Les deux premiers concours olympiques, en 1896 et en 1900, furent remportés par des lanceurs des Etats-Unis. Lors des troisièmes, en 1904, à Saint-Louis (Missouri), les premières vedettes de la discipline émergent. Wesley Coe (95 kg pour 1,78 m) et Ralph Rose (2 mètres pour 113 kg) s’affrontent pour la victoire. Rose s’impose dans le Missouri, et devient le premier à franchir les 15 mètres, et conserve son titre quatre ans plus tard. Il gagne le surnom d’« Elephant Baby ». Depuis, des champions tels que Paddy O’Brien, John Godina ou le recordman du monde, Randy Barnes (23,12 m), suspendu à vie pour dopage en 1998, ont brillé au plus haut niveau.

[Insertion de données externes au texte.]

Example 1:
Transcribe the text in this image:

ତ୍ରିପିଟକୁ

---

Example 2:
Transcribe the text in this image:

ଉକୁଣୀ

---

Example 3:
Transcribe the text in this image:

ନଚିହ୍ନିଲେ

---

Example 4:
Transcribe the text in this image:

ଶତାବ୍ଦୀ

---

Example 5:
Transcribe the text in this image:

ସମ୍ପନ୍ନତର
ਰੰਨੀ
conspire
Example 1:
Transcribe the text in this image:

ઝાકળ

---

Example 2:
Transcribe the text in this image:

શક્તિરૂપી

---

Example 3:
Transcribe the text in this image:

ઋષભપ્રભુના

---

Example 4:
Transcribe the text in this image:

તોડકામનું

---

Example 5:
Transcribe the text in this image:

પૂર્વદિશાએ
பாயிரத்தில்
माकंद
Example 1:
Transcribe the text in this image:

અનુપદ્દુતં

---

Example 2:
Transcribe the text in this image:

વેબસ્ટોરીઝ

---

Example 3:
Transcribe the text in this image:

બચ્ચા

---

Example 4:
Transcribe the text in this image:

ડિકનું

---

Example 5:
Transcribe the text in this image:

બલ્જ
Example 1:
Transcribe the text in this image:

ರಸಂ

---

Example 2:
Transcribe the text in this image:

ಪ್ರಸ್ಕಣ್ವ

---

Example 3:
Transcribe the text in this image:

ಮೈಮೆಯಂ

Antoine - Un éléphant me regarde

« Les Américains adorent les sports de force. Ils ont une fascination pour la puissance, le show que cela peut représenter. Ce sont des passionnés de lancer du poids. A l’image de Crouser et de Kovacs, on a eu un paquet de lanceurs américains à plus de 22 mètres », raconte le spécialiste du poids français, Frédéric Dagée, qui connaît Ryan Crouser depuis les Mondiaux cadets 2009, remportés par le Texan d’adoption.

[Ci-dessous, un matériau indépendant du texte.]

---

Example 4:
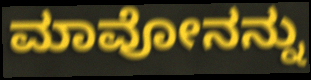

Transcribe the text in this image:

ಮಾವೋನನ್ನು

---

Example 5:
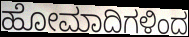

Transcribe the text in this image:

ಹೋಮಾದಿಗಳಿಂದ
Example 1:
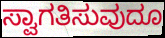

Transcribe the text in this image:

ಸ್ವಾಗತಿಸುವುದೂ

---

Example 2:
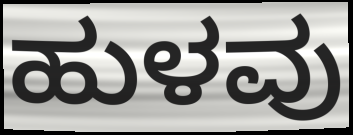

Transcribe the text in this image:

ಹುಳವು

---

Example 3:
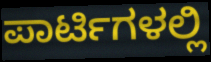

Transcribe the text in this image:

ಪಾರ್ಟಿಗಳಲ್ಲಿ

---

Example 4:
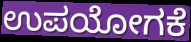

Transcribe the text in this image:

ಉಪಯೋಗಕೆ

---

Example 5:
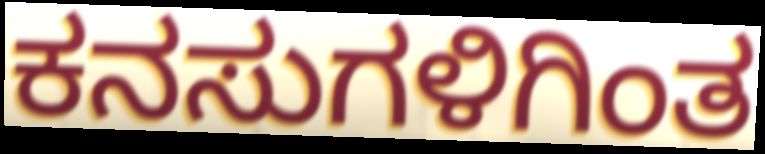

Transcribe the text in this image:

ಕನಸುಗಳಿಗಿಂತ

Le champion de France 2015 évoque les deux rivaux qui dominent la discipline : « Ils ne font que ça et ils ont donc les moyens de se préparer en toute sérénité. Par rapport à ça, ce sont des gars cool, détendus et souriants. Crouser est un bon vivant, un passionné qui a grandi dans une famille de lanceurs. Son frère a un record à plus de 80 mètres au javelot. Kovacs est plus discret, mais je pense que c’est le lanceur le plus puissant du circuit. Ses performances en musculation sont incroyables. »

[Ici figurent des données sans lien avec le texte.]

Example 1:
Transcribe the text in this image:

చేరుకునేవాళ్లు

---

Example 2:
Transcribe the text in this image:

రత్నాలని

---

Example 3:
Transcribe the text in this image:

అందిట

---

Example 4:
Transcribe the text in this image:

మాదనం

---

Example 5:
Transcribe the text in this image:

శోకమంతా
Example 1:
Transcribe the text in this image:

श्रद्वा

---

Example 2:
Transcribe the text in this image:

A Londres, la lutte entre les deux compères pourrait en tout cas mener la discipline vers de nouveaux sommets. « Je ne serais pas étonné s’ils mettent 20 centimètres au record du monde. Lorsque l’on est régulier autour de 22,50 m, on peut espérer une performance de pointe », espère Frédéric Dagée.

  • Hors piste

Loin de l’agitation commerciale de l’immense mall de Westfield, il est possible d’aller se boire une bière à quelques hectomètres du stade olympique, tranquille, avant les épreuves des Mondiaux. Le coin s’appelle East End Village et présente le même charme que certains quartiers modernes d’Issy-les-Moulineaux. C’est aussi et surtout l’ancien village olympique.

Lui, c’est Alistair Masom, 28 ans.

YB

Alistair est consultant juridique sur les questions d’immigration. « J’aide les étrangers à venir en Angleterre », tient-il à préciser. Samedi en fin d’après-midi, le jeune homme est venu boire une bière au RedYellowBlue, un bistrot-resto à l’ambiance un peu bobo, avant d’aller voir la finale de Bolt. Il loue un appartement à l’East End Village « depuis trois ans ». « Je suis venu parce que les prix étaient raisonnables. Je paie 1 400 livres pour un logement avec deux chambres, de 76 m2 . Quand je suis arrivé, il n’y avait aucun commerce, c’était très calme. Il n’y avait que 10 % des logements occupés. »

On ne va pas se mentir, dans l’ancien village olympique, ce n’est pas encore la folie furieuse s’agissant d’animation autour de ces dizaines d’immeubles modernes. « L’après-midi, il peut y avoir du monde, contextualise Rhea, la gérante du RedYellowBlue. Mais la vie nocturne, pour l’instant, franchement, est ennuyeuse. »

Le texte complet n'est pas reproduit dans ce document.